### Exercise directions
Would you please copy each line of the data in which the string "back" occurs?

BEGIN

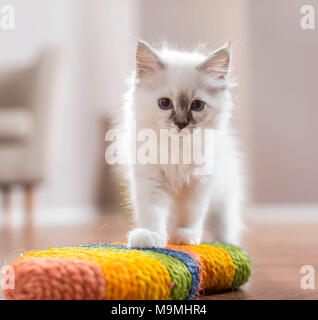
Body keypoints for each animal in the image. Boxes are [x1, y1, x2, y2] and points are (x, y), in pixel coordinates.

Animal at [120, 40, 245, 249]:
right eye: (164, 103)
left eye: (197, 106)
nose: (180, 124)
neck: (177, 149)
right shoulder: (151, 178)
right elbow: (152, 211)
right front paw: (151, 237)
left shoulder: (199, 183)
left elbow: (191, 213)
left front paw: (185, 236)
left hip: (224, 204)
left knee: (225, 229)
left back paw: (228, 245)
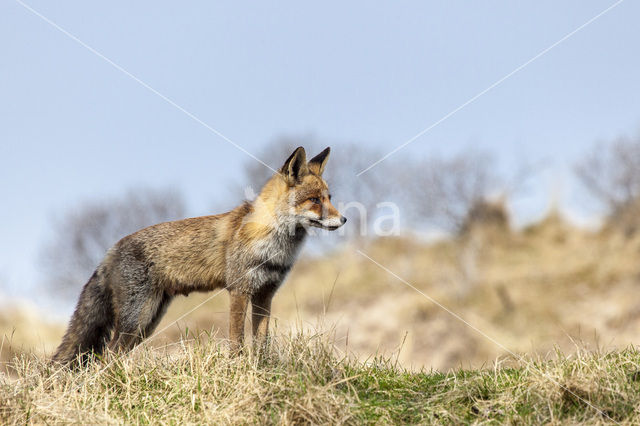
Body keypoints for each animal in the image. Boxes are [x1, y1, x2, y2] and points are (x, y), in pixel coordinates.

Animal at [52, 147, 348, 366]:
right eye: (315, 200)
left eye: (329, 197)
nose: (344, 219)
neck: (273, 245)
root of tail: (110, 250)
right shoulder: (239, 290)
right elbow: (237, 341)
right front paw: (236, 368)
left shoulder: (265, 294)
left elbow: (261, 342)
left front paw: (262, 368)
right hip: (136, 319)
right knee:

END
BEGIN

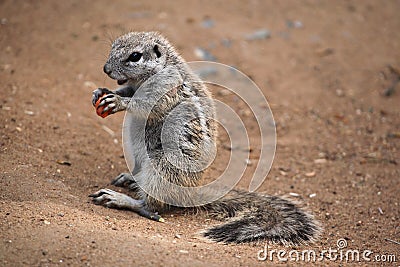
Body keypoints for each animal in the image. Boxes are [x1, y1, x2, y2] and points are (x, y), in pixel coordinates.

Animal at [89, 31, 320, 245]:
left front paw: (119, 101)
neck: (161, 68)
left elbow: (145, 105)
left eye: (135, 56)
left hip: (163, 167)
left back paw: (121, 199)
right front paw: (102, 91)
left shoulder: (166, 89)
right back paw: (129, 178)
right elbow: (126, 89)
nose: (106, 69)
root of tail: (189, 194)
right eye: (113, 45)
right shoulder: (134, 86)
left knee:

END

### Answer box
left back paw: (228, 245)
left back paw: (121, 199)
right back paw: (129, 178)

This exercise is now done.